## Task prompt
From the entries below, say how many lines carry the word "vulnerabilidad", and give nothing but the number.

## Record set

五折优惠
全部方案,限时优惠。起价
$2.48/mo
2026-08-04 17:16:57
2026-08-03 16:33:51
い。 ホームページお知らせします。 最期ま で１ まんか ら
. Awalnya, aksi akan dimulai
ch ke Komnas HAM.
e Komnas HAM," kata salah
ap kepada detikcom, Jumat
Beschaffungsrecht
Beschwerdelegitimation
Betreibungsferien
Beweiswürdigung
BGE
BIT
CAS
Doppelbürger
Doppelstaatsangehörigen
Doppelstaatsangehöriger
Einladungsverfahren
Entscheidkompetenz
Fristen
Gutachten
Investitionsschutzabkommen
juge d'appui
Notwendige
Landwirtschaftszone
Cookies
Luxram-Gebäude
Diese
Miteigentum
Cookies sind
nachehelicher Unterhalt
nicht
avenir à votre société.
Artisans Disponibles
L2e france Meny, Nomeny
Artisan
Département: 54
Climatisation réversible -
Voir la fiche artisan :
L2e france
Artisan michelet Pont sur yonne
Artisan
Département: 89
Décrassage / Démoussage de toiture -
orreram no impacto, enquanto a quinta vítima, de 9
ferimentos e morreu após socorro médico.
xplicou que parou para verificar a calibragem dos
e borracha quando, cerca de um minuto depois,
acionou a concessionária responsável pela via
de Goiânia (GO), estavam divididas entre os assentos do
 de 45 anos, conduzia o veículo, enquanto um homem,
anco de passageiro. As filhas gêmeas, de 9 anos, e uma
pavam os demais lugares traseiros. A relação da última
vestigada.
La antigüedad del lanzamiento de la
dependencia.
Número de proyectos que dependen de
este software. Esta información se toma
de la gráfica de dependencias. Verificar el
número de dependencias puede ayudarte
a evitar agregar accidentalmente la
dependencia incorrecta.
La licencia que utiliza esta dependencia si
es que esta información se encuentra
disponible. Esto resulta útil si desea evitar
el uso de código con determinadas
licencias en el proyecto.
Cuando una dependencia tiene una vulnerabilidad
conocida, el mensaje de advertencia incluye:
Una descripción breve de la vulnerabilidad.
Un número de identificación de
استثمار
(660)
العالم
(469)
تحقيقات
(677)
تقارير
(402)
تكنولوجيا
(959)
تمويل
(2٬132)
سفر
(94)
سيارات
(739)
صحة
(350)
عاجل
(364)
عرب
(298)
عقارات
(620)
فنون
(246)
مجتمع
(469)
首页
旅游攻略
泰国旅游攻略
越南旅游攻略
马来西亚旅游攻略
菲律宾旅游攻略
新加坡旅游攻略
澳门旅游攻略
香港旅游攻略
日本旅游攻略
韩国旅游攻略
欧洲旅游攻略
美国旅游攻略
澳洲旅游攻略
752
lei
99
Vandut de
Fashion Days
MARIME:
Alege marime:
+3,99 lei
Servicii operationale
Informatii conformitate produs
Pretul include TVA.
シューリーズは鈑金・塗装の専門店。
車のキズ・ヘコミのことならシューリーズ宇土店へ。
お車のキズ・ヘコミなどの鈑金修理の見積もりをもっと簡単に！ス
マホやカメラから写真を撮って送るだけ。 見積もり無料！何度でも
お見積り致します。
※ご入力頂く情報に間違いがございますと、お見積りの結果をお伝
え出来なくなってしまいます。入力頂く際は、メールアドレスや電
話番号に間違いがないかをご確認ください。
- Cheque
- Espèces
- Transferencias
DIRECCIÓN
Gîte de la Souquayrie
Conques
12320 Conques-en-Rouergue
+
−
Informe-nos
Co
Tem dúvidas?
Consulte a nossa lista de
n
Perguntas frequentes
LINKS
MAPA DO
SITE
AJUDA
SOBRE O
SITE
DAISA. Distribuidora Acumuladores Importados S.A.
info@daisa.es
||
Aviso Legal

## Task response
2